Detailed Notes on The Jazz Age (1919-1929)

The Jazz Age: Redefining the Nation 1919-1929

  • Roosevelt’s Corporatism and State Capitalism
    • Concerns from Wilson regarding concentration of business assets.
    • Belief that big business growth undermined American freedom.
    • Calls for business regulation:
    • Who decides what to regulate?
    • Business regulations versus protecting jobs.

The New Era

  • Post-war sentiment:
    • Americans tired of conflict.
    • Harding’s desire for “return to normalcy” emphasizing stability.
    • Harding’s quote promoting normalcy over heroics:
    • Importance of quality citizenship over excessive government legislation.
  • Harding’s Administration:
    • Known for corruption (The Ohio Gang) and catering to special interests.
    • Aimed to distract from issues like racial tensions and unemployment.
  • Emergence of mass consumption and new products:
    • Introduction of automobiles, household appliances, film, radio, and air travel.
    • Loosening social and sexual constraints.

Economic and Cultural Changes

  • Mass Production
    • Increased consumer spending and job creation.
    • Impression of prosperity, but overlooking the costs and implications.
    • Questions of whether the era was carefree or careless.
  • Entertainment and Wealth:
    • Rising disposable income allowed for new forms of leisure and entertainment:
    • Impact of Henry Ford’s assembly-line techniques on automobile affordability.
    • Growth of advertising as a key industry.
    • Families increasingly relied on credit to enhance consumption.

Transformation and Backlash

  • Conflict between old and new societal norms:
    • Urban vs. rural divides in embracing cultural changes.
    • Rise in immigration highlighted diversity in urban areas; rural areas remained more homogeneous.
  • Significant events:
    • Sacco and Vanzetti Trial:
    • Example of political turmoil and civil liberty disregard.
    • Scopes Trial:
    • Confrontation of evolution teaching versus traditional beliefs.
    • Highlight of societal fears regarding immigrants and radical ideas.
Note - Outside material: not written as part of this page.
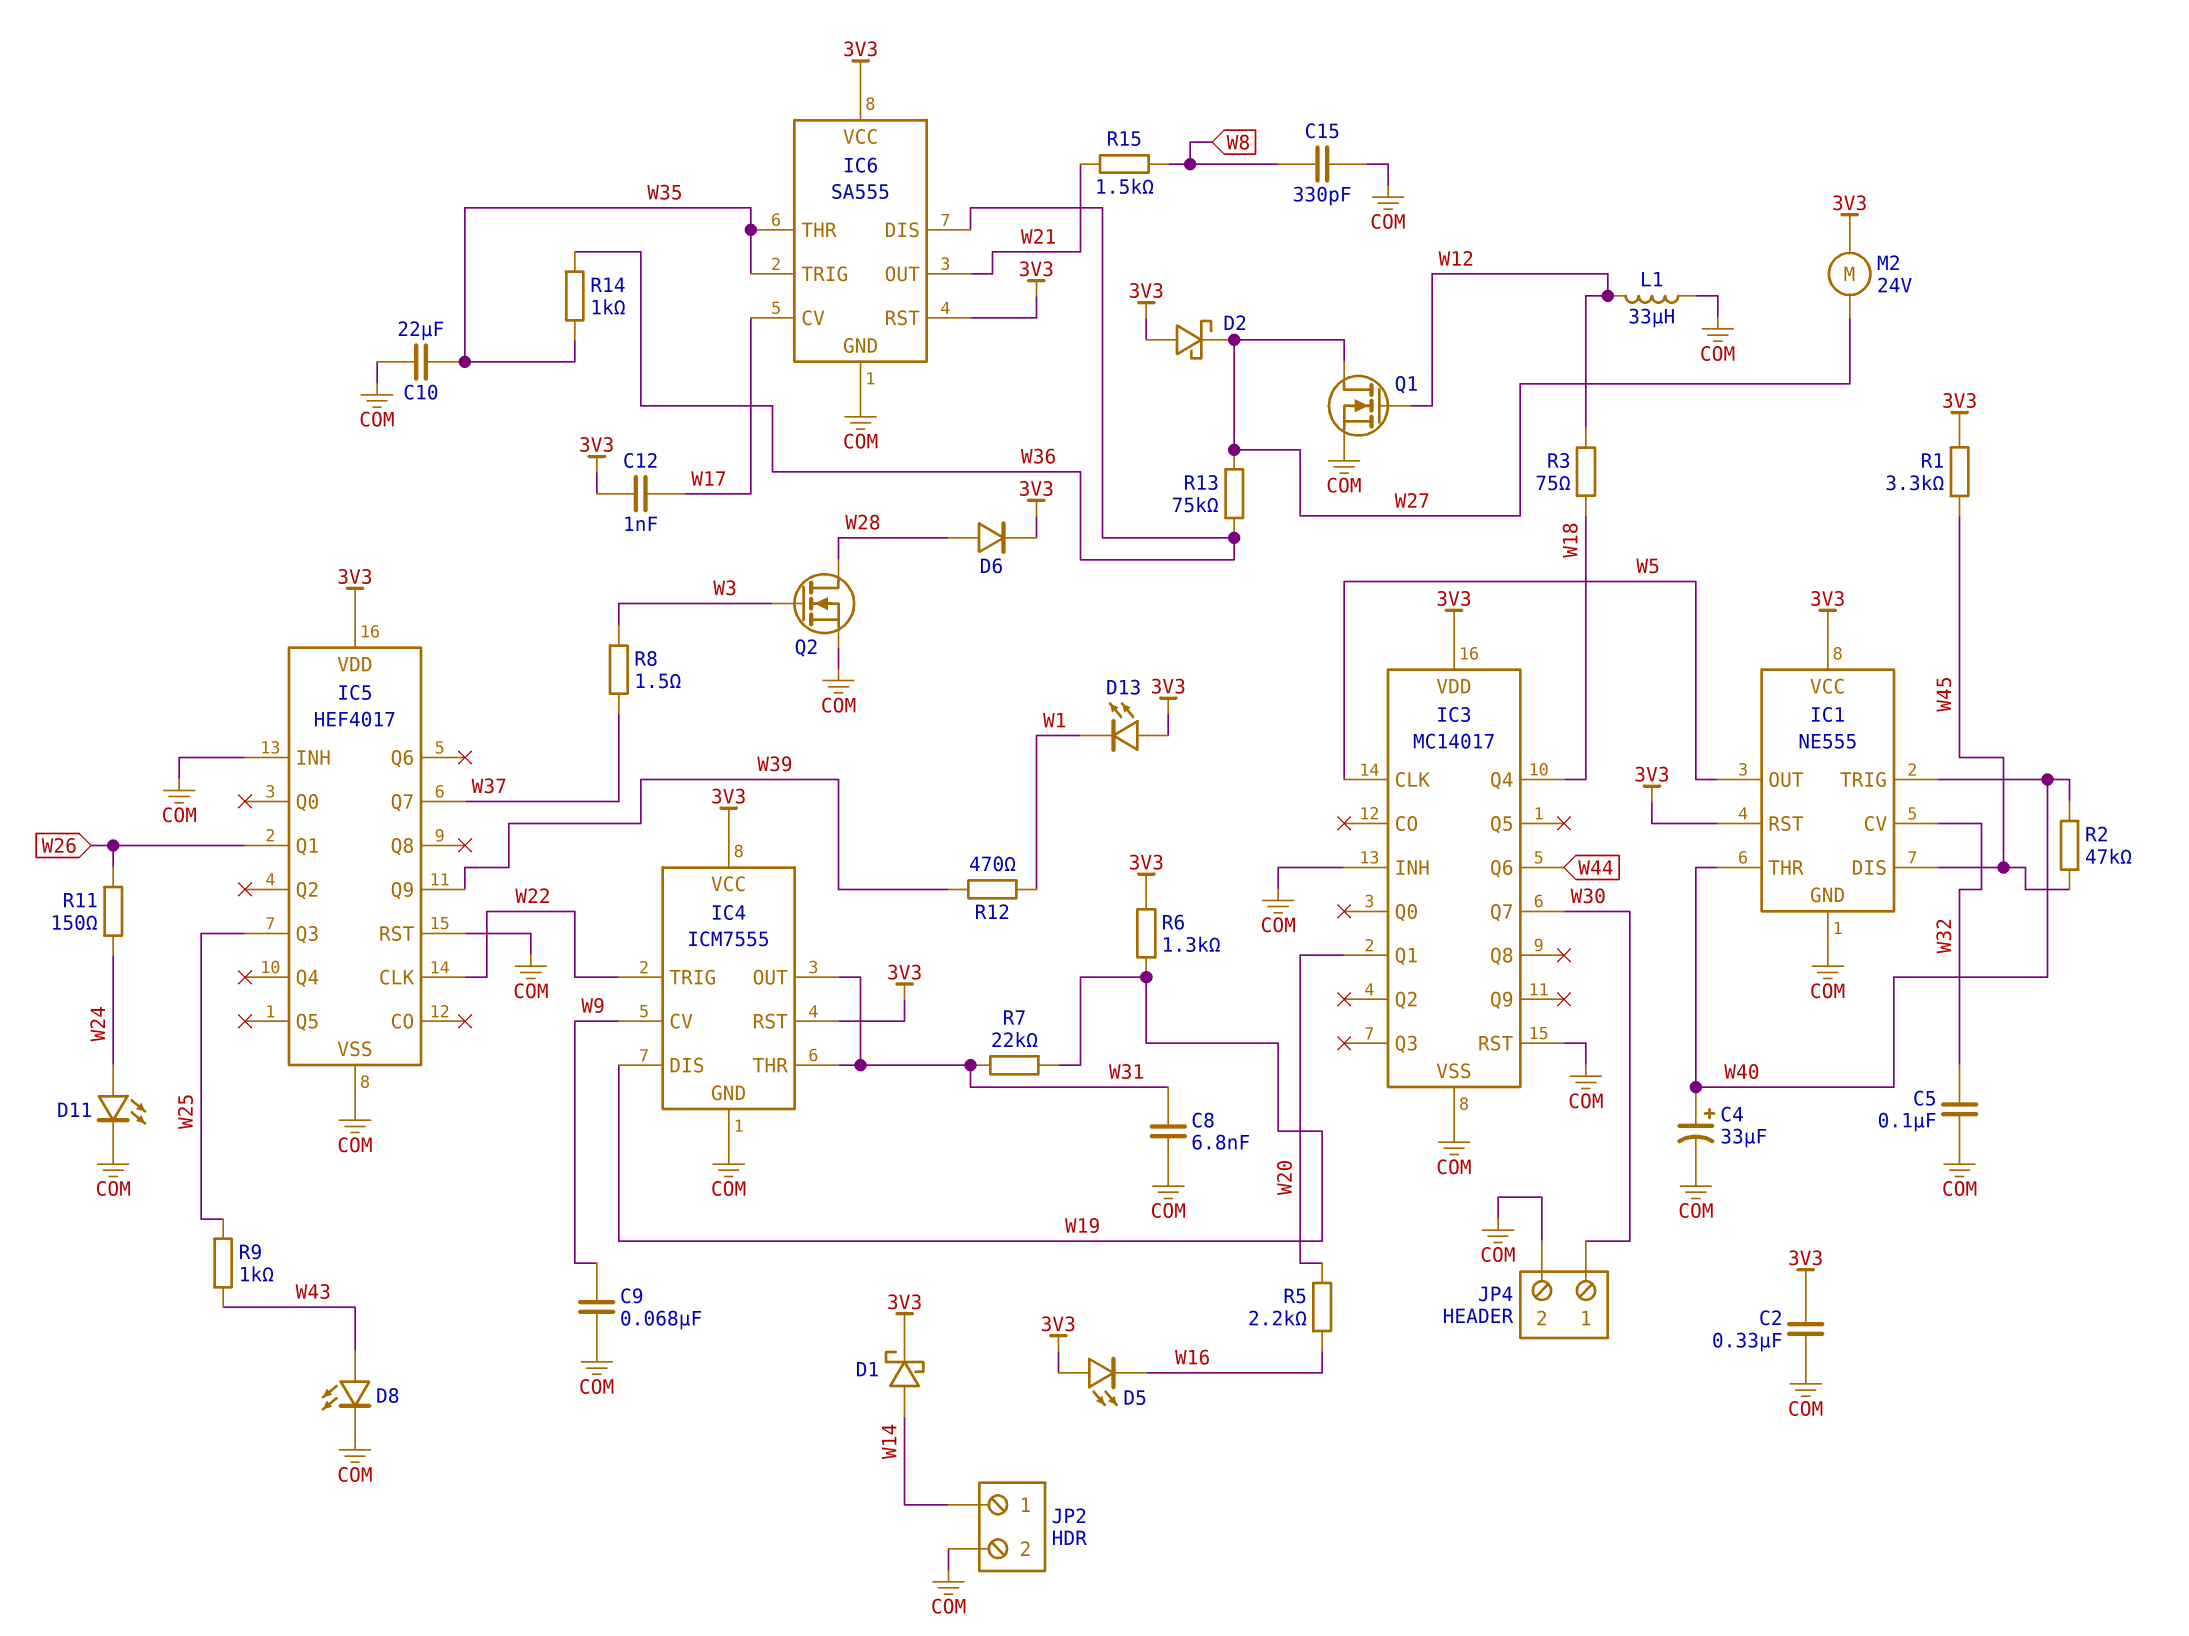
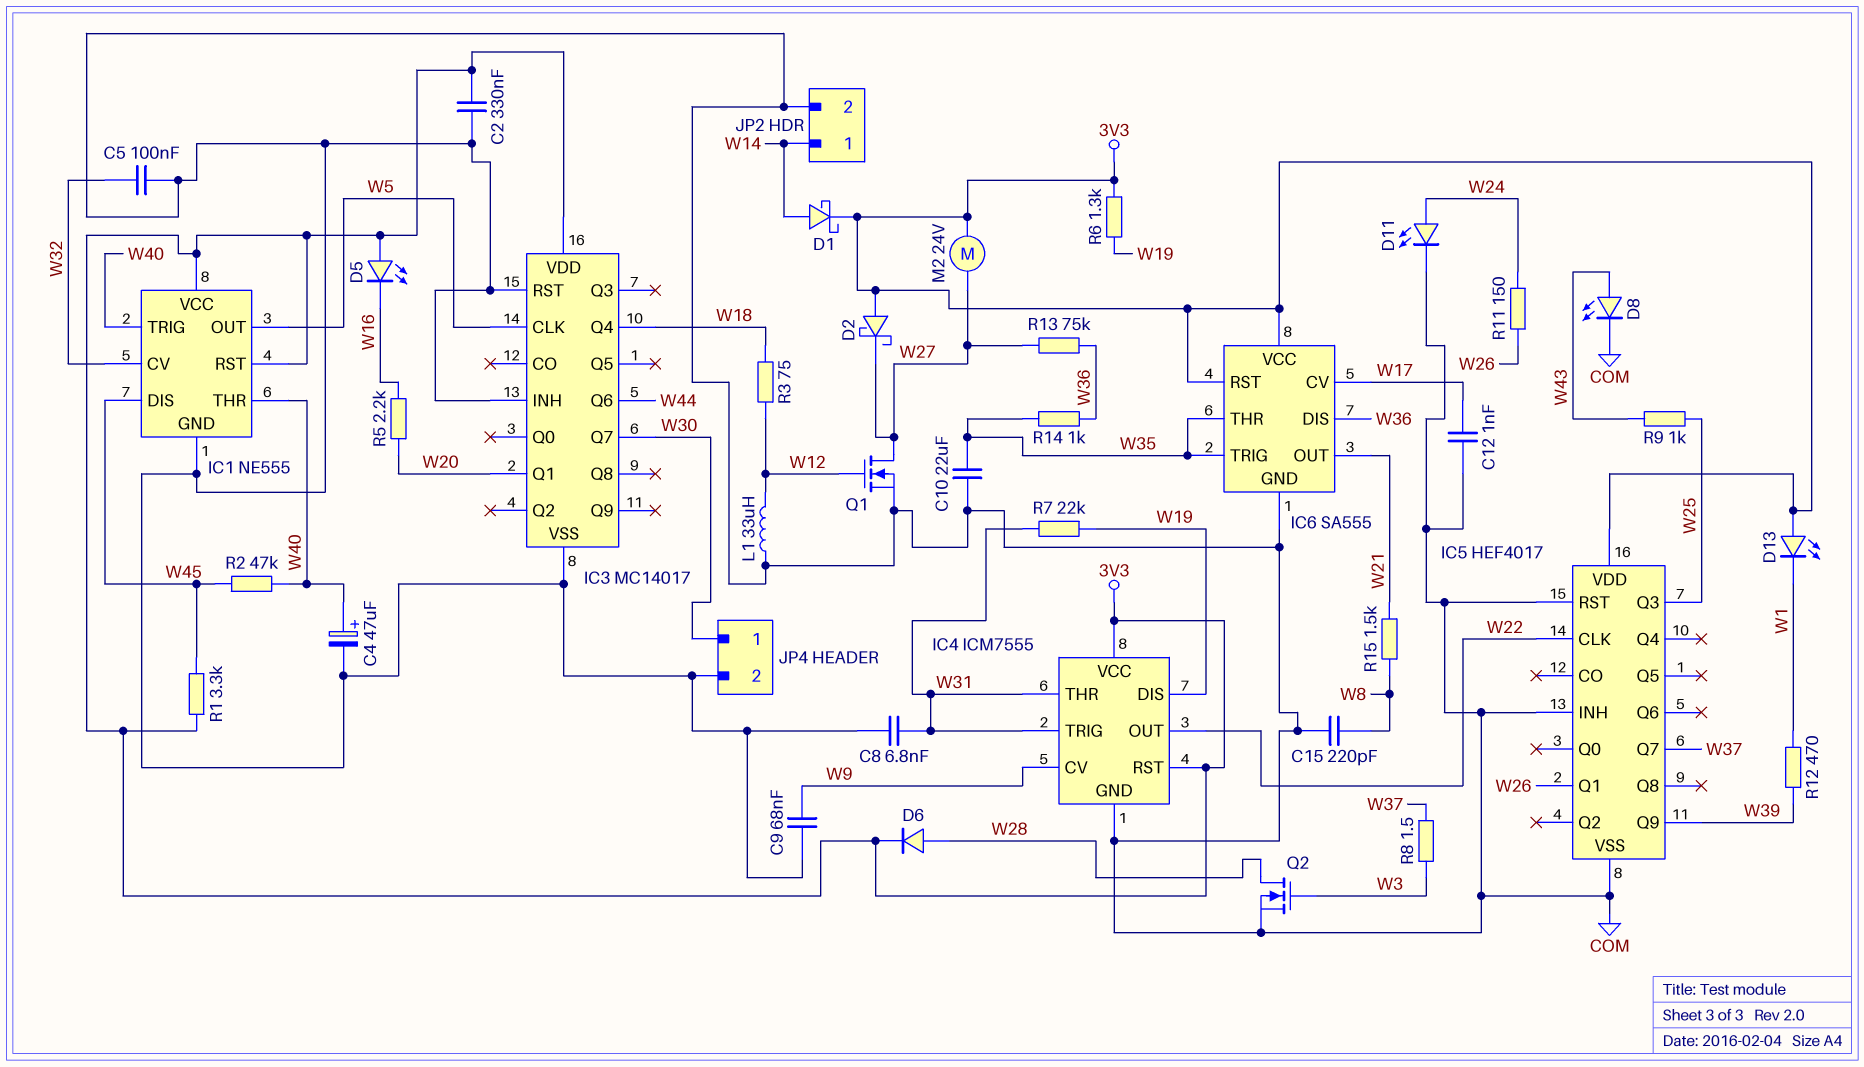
C4: 33uF (plus W40, minus COM) -> 47uF (plus W40, minus COM)
C12: 1nF (3V3, W17) -> 1nF (COM, W17)
C15: 330pF (COM, W8) -> 220pF (COM, W8)
IC4 pin OUT: W31 -> W22
IC4 pin TRIG: W22 -> W31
Philosophical Divide and Nativism

  • The rise of nativist sentiments during the 1920s:
    • Emergence of the Second Ku Klux Klan, expanded focus on perceived threats to American values from various groups.
    • Incidents such as the lynching of Leo Frank fueling racial and cultural tensions.
    • Influence of media like The Birth of a Nation in fostering support for the Klan.
  • “Strange Fruit” (1937):
    • Poem presenting the horrors of racial violence, symbolizing the era’s racial issues.

A New Generation

  • Young urbanites embraced cultural shifts and new social outlets:
    • Women sought professional and political growth, aided by the Nineteenth Amendment.
  • Harlem Renaissance:
    • Focused on African American creativity amidst ongoing racism:
    • Leaders like Marcus Garvey and W. E. B. Du Bois led civil rights movements.
  • Passage of Prohibition increased illegal activities, leading to organized crime growth.

Republican Ascendancy: Politics in the 1920s

  • Republican administrations (1921-1933) marked by scandals and certain corruption:
    • Teapot Dome Scandal:
    • Involved leasing of government land for profit, leading to high-profile resignations.
  • Calvin Coolidge’s presidency continued Harding’s policies in a similar manner, promoting business over social change.
  • Herbert Hoover's presidency faced challenges with economic disparities and the onset of the Great Depression in August 1929:
    • Failure to address underlying economic weaknesses tied to overreliance on credit, income inequality, and high tariffs.
  • The decade culminated in the Great Depression, altering perceptions of prosperity and revealing the fragility of the economic stability.